Collected data
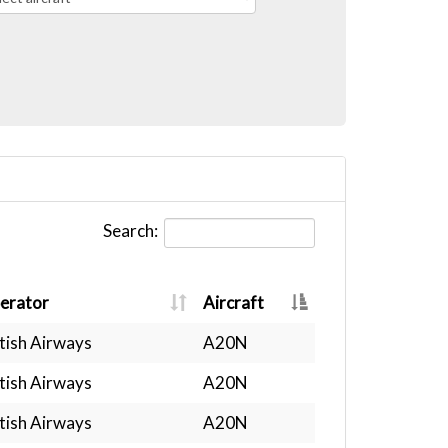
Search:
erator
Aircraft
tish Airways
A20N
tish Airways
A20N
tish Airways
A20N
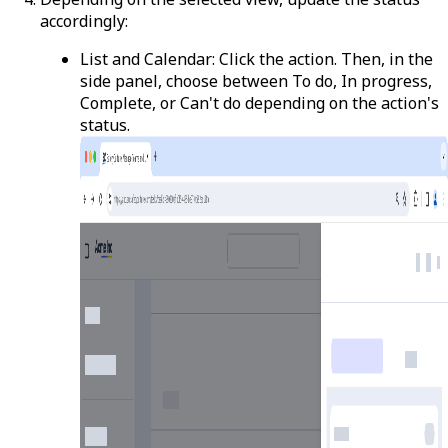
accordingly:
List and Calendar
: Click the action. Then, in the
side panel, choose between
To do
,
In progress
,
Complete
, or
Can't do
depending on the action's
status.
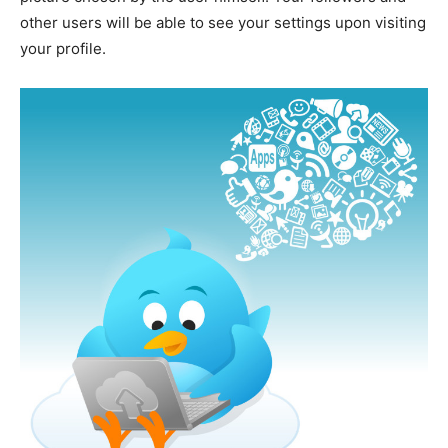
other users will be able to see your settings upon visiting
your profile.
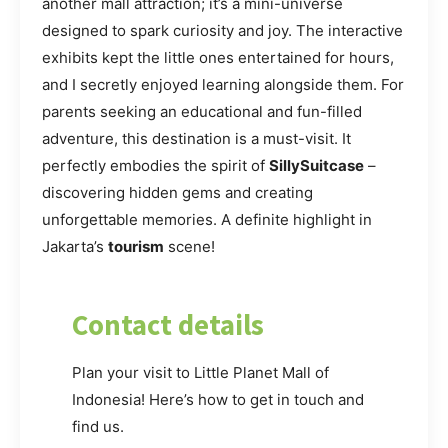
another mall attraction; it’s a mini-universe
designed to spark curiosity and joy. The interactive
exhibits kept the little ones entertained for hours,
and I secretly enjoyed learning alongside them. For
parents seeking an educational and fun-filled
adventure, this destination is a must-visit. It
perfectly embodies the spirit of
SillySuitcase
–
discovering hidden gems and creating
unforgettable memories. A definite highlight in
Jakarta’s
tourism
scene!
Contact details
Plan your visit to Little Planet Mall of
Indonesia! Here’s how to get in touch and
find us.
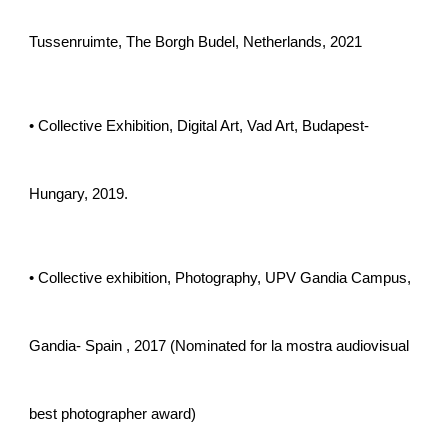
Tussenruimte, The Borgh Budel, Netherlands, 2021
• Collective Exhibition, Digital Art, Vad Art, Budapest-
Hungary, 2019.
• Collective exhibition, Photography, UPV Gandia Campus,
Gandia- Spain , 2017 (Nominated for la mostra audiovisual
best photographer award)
* * *
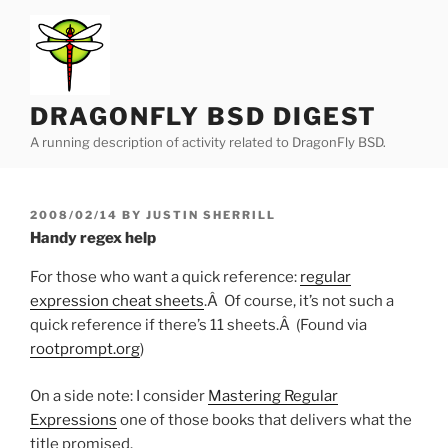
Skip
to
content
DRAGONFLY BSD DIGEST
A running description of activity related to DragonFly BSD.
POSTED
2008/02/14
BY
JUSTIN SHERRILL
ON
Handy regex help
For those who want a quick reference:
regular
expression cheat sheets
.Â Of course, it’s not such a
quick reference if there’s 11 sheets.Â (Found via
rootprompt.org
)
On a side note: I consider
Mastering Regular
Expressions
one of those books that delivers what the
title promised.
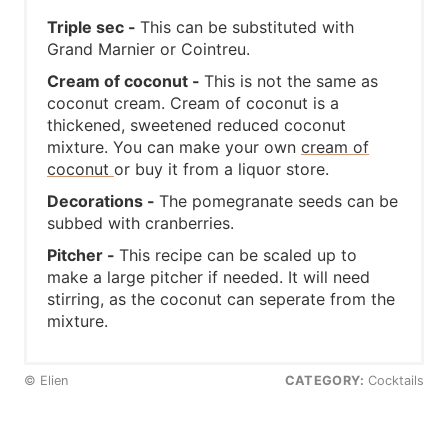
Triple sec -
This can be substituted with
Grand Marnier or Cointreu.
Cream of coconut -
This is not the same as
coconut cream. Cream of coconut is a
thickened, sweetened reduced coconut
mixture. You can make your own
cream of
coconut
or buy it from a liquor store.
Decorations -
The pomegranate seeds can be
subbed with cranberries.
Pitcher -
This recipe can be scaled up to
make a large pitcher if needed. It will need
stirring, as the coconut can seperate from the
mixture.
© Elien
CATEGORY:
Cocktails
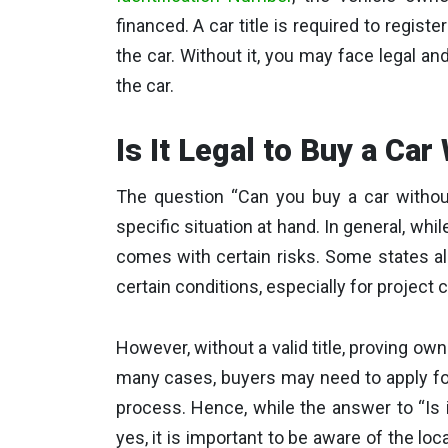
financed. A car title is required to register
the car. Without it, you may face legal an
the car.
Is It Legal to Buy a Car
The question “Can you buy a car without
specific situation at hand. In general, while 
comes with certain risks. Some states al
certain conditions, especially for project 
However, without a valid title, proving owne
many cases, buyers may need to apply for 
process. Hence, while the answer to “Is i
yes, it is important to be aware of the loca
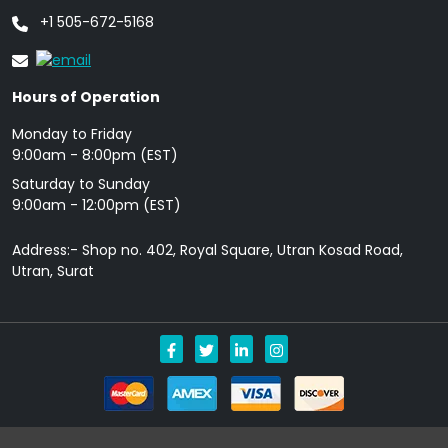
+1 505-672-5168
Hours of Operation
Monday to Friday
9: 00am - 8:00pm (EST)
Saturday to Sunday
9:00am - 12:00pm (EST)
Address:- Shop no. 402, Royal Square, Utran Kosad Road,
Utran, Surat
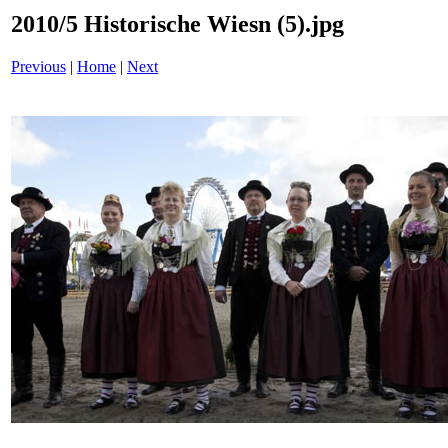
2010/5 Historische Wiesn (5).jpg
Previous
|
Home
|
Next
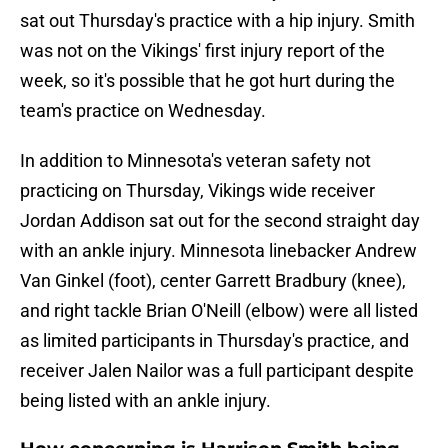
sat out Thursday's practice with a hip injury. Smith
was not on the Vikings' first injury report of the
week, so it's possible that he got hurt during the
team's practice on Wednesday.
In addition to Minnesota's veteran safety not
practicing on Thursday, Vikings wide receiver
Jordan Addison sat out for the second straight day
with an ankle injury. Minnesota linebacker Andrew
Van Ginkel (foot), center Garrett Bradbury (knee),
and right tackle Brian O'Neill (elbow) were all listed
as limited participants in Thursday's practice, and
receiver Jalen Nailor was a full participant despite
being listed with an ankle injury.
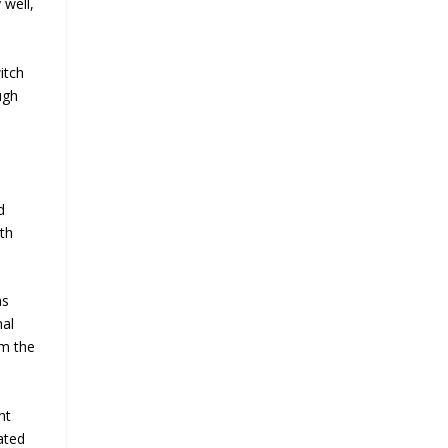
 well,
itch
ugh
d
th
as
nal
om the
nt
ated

> Problem statement: Update the material from the line containing "Tussenruimte, The Borgh" through the line containing "best photographer award)", rewriting only those lines with "Digital Art" changed to "Digital Media" and all else unchanged.

> Answer section:
Tussenruimte, The Borgh Budel, Netherlands, 2021
• Collective Exhibition, Digital Media, Vad Art, Budapest-
Hungary, 2019.
• Collective exhibition, Photography, UPV Gandia Campus,
Gandia- Spain , 2017 (Nominated for la mostra audiovisual
best photographer award)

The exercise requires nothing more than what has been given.